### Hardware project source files
__________________________________________________

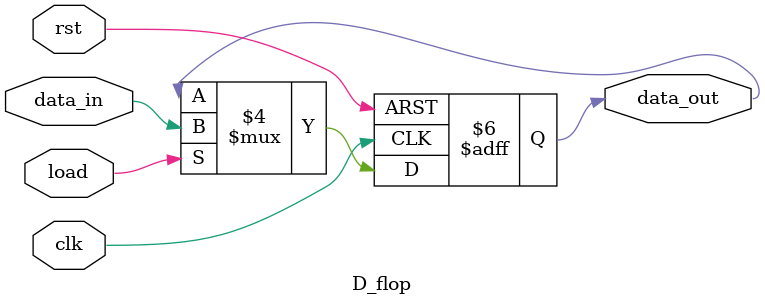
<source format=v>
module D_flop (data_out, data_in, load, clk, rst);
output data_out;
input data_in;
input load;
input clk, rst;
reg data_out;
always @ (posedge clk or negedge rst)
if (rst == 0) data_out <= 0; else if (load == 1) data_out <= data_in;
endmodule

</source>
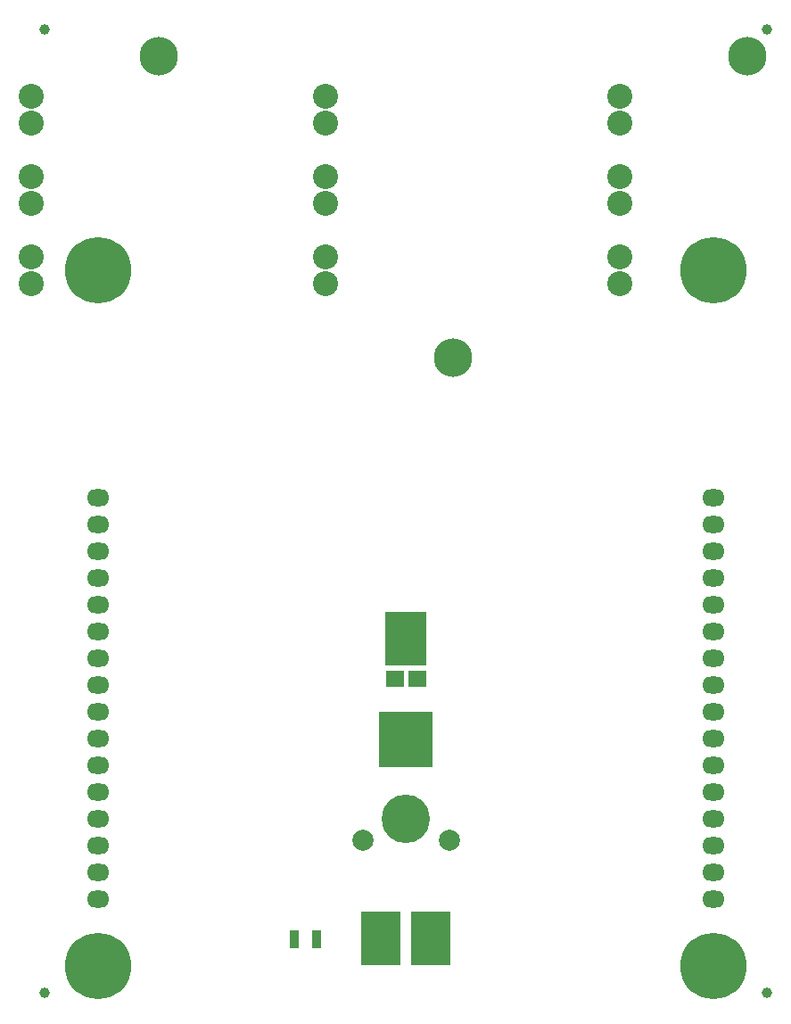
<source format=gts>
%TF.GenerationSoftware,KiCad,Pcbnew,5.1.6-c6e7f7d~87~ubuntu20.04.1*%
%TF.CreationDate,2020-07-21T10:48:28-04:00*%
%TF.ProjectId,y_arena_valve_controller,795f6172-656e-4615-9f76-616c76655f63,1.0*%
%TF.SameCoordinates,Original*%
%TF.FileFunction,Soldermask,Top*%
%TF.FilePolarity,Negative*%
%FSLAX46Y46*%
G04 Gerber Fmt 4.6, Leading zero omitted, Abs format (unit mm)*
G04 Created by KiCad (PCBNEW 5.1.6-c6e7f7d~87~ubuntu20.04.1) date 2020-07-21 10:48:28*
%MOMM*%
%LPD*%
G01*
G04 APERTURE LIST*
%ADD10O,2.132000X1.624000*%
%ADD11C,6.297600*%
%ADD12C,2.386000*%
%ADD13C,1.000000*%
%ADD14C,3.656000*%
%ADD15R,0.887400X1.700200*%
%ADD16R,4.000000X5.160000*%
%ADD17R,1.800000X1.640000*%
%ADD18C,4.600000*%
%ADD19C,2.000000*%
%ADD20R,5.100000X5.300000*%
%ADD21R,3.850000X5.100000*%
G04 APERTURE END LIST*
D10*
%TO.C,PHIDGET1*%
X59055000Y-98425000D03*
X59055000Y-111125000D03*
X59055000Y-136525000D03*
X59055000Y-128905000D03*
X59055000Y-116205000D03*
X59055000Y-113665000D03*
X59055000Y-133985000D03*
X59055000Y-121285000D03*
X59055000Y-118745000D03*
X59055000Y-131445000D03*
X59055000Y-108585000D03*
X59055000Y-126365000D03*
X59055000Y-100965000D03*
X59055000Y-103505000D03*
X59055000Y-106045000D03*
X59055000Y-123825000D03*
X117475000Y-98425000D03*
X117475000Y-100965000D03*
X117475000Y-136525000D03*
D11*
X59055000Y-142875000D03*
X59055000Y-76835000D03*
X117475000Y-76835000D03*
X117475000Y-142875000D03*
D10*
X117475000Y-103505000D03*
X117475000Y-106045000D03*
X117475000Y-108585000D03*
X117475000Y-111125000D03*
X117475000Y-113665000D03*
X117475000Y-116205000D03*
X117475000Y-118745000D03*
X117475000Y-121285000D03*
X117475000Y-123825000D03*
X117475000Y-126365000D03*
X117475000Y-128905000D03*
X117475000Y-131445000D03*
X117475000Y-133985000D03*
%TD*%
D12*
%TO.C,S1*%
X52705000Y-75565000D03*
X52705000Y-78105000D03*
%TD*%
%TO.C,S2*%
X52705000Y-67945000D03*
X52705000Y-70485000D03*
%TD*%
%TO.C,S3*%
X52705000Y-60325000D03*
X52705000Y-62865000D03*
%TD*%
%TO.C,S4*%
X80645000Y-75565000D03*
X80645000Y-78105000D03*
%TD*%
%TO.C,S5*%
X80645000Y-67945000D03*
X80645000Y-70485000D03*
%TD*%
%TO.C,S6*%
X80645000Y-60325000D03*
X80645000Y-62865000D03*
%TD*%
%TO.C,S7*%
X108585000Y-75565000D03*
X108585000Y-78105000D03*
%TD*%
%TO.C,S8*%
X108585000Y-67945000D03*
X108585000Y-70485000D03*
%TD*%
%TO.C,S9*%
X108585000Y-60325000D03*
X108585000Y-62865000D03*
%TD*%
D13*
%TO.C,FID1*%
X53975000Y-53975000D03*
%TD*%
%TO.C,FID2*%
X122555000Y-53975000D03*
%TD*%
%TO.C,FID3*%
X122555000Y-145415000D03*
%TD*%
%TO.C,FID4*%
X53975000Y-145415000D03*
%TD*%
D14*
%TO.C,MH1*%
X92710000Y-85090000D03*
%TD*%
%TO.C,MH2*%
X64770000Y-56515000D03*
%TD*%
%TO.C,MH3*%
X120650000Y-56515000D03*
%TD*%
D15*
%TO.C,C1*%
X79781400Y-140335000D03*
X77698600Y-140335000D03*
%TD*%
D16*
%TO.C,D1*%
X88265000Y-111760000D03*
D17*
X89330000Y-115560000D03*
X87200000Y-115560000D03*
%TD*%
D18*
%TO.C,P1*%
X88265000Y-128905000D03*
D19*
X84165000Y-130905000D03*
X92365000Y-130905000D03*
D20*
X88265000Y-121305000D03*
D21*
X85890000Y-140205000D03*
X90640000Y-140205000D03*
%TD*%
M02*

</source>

__________________________________________________

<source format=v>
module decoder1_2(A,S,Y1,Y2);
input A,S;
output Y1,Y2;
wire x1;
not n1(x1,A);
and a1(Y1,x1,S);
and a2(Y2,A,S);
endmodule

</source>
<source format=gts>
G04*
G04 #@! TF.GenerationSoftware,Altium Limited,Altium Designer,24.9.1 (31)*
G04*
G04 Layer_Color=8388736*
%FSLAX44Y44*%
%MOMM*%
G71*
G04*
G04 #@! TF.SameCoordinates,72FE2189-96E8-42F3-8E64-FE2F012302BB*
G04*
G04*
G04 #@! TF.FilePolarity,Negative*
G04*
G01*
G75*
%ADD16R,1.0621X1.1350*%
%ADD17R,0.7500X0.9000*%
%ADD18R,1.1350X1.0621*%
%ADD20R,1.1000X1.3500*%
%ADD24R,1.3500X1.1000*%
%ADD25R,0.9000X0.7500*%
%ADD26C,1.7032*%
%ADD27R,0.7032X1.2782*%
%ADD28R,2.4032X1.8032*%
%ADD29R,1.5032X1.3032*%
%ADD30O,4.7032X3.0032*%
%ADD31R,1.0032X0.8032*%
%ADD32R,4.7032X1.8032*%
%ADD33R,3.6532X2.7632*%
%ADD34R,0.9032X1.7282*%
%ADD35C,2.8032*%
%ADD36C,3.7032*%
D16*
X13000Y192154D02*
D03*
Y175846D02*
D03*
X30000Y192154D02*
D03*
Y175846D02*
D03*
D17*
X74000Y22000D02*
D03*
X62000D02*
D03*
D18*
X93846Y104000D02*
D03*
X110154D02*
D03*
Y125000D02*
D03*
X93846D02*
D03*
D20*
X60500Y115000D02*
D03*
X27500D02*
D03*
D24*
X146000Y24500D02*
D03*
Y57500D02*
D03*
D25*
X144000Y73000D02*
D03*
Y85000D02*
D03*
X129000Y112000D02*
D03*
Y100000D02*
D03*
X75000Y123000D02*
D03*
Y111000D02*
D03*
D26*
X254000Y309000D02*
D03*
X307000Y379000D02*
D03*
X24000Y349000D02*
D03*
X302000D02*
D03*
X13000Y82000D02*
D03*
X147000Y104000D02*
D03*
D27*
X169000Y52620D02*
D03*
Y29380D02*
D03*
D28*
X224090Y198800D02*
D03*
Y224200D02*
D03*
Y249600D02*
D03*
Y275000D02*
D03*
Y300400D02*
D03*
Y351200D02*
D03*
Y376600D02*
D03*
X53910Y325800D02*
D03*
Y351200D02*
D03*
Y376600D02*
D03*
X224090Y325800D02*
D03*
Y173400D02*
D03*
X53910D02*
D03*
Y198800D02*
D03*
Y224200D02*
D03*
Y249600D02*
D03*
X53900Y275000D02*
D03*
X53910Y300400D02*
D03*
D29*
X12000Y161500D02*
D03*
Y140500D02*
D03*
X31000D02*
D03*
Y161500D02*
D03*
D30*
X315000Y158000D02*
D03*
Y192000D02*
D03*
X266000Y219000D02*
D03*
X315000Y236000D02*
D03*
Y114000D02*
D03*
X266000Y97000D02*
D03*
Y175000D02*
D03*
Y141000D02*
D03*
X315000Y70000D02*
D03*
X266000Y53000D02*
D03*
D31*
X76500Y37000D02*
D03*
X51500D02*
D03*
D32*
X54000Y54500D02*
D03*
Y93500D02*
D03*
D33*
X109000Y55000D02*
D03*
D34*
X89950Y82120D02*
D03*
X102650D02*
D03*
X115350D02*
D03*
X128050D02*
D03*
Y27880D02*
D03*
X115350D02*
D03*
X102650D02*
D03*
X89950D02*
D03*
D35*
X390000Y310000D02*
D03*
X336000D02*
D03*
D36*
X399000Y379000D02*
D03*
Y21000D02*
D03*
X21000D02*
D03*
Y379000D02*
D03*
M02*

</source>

__________________________________________________

List every line above containing the word "GenerationSoftware".

%TF.GenerationSoftware,KiCad,Pcbnew,5.1.6-c6e7f7d~87~ubuntu20.04.1*%
G04 #@! TF.GenerationSoftware,Altium Limited,Altium Designer,24.9.1 (31)*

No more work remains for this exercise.